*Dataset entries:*
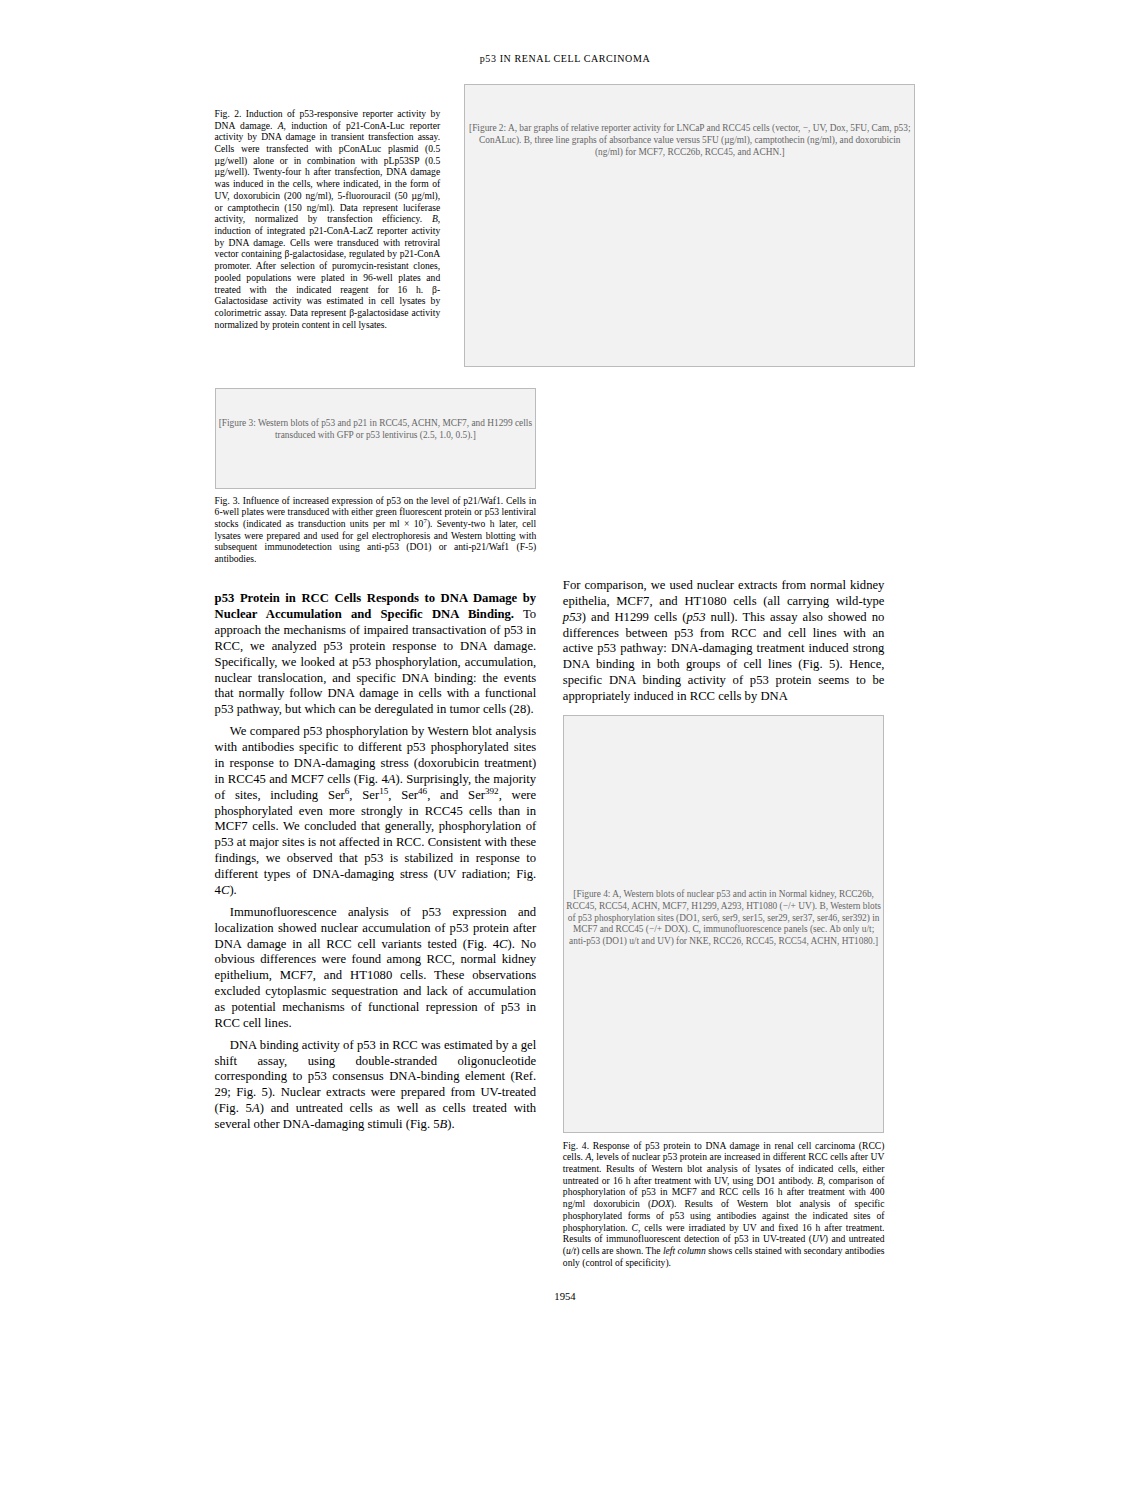p53 IN RENAL CELL CARCINOMA
Fig. 2. Induction of p53-responsive reporter activity by DNA damage. A, induction of p21-ConA-Luc reporter activity by DNA damage in transient transfection assay. Cells were transfected with pConALuc plasmid (0.5 µg/well) alone or in combination with pLp53SP (0.5 µg/well). Twenty-four h after transfection, DNA damage was induced in the cells, where indicated, in the form of UV, doxorubicin (200 ng/ml), 5-fluorouracil (50 µg/ml), or camptothecin (150 ng/ml). Data represent luciferase activity, normalized by transfection efficiency. B, induction of integrated p21-ConA-LacZ reporter activity by DNA damage. Cells were transduced with retroviral vector containing β-galactosidase, regulated by p21-ConA promoter. After selection of puromycin-resistant clones, pooled populations were plated in 96-well plates and treated with the indicated reagent for 16 h. β-Galactosidase activity was estimated in cell lysates by colorimetric assay. Data represent β-galactosidase activity normalized by protein content in cell lysates.
[Figure 2: A, bar graphs of relative reporter activity for LNCaP and RCC45 cells (vector, −, UV, Dox, 5FU, Cam, p53; ConALuc). B, three line graphs of absorbance value versus 5FU (µg/ml), camptothecin (ng/ml), and doxorubicin (ng/ml) for MCF7, RCC26b, RCC45, and ACHN.]
[Figure 3: Western blots of p53 and p21 in RCC45, ACHN, MCF7, and H1299 cells transduced with GFP or p53 lentivirus (2.5, 1.0, 0.5).]
Fig. 3. Influence of increased expression of p53 on the level of p21/Waf1. Cells in 6-well plates were transduced with either green fluorescent protein or p53 lentiviral stocks (indicated as transduction units per ml × 107). Seventy-two h later, cell lysates were prepared and used for gel electrophoresis and Western blotting with subsequent immunodetection using anti-p53 (DO1) or anti-p21/Waf1 (F-5) antibodies.
p53 Protein in RCC Cells Responds to DNA Damage by Nuclear Accumulation and Specific DNA Binding. To approach the mechanisms of impaired transactivation of p53 in RCC, we analyzed p53 protein response to DNA damage. Specifically, we looked at p53 phosphorylation, accumulation, nuclear translocation, and specific DNA binding: the events that normally follow DNA damage in cells with a functional p53 pathway, but which can be deregulated in tumor cells (28).
We compared p53 phosphorylation by Western blot analysis with antibodies specific to different p53 phosphorylated sites in response to DNA-damaging stress (doxorubicin treatment) in RCC45 and MCF7 cells (Fig. 4A). Surprisingly, the majority of sites, including Ser6, Ser15, Ser46, and Ser392, were phosphorylated even more strongly in RCC45 cells than in MCF7 cells. We concluded that generally, phosphorylation of p53 at major sites is not affected in RCC. Consistent with these findings, we observed that p53 is stabilized in response to different types of DNA-damaging stress (UV radiation; Fig. 4C).
Immunofluorescence analysis of p53 expression and localization showed nuclear accumulation of p53 protein after DNA damage in all RCC cell variants tested (Fig. 4C). No obvious differences were found among RCC, normal kidney epithelium, MCF7, and HT1080 cells. These observations excluded cytoplasmic sequestration and lack of accumulation as potential mechanisms of functional repression of p53 in RCC cell lines.
DNA binding activity of p53 in RCC was estimated by a gel shift assay, using double-stranded oligonucleotide corresponding to p53 consensus DNA-binding element (Ref. 29; Fig. 5). Nuclear extracts were prepared from UV-treated (Fig. 5A) and untreated cells as well as cells treated with several other DNA-damaging stimuli (Fig. 5B).
For comparison, we used nuclear extracts from normal kidney epithelia, MCF7, and HT1080 cells (all carrying wild-type p53) and H1299 cells (p53 null). This assay also showed no differences between p53 from RCC and cell lines with an active p53 pathway: DNA-damaging treatment induced strong DNA binding in both groups of cell lines (Fig. 5). Hence, specific DNA binding activity of p53 protein seems to be appropriately induced in RCC cells by DNA
[Figure 4: A, Western blots of nuclear p53 and actin in Normal kidney, RCC26b, RCC45, RCC54, ACHN, MCF7, H1299, A293, HT1080 (−/+ UV). B, Western blots of p53 phosphorylation sites (DO1, ser6, ser9, ser15, ser29, ser37, ser46, ser392) in MCF7 and RCC45 (−/+ DOX). C, immunofluorescence panels (sec. Ab only u/t; anti-p53 (DO1) u/t and UV) for NKE, RCC26, RCC45, RCC54, ACHN, HT1080.]
Fig. 4. Response of p53 protein to DNA damage in renal cell carcinoma (RCC) cells. A, levels of nuclear p53 protein are increased in different RCC cells after UV treatment. Results of Western blot analysis of lysates of indicated cells, either untreated or 16 h after treatment with UV, using DO1 antibody. B, comparison of phosphorylation of p53 in MCF7 and RCC cells 16 h after treatment with 400 ng/ml doxorubicin (DOX). Results of Western blot analysis of specific phosphorylated forms of p53 using antibodies against the indicated sites of phosphorylation. C, cells were irradiated by UV and fixed 16 h after treatment. Results of immunofluorescent detection of p53 in UV-treated (UV) and untreated (u/t) cells are shown. The left column shows cells stained with secondary antibodies only (control of specificity).
1954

*What this task involves:*
Among the lines above, repeat exactly those from the line with "p53 Protein in" to the line with "We compared p53", counting both ends.

*Output:*
p53 Protein in RCC Cells Responds to DNA Damage by Nuclear Accumulation and Specific DNA Binding. To approach the mechanisms of impaired transactivation of p53 in RCC, we analyzed p53 protein response to DNA damage. Specifically, we looked at p53 phosphorylation, accumulation, nuclear translocation, and specific DNA binding: the events that normally follow DNA damage in cells with a functional p53 pathway, but which can be deregulated in tumor cells (28).
We compared p53 phosphorylation by Western blot analysis with antibodies specific to different p53 phosphorylated sites in response to DNA-damaging stress (doxorubicin treatment) in RCC45 and MCF7 cells (Fig. 4A). Surprisingly, the majority of sites, including Ser6, Ser15, Ser46, and Ser392, were phosphorylated even more strongly in RCC45 cells than in MCF7 cells. We concluded that generally, phosphorylation of p53 at major sites is not affected in RCC. Consistent with these findings, we observed that p53 is stabilized in response to different types of DNA-damaging stress (UV radiation; Fig. 4C).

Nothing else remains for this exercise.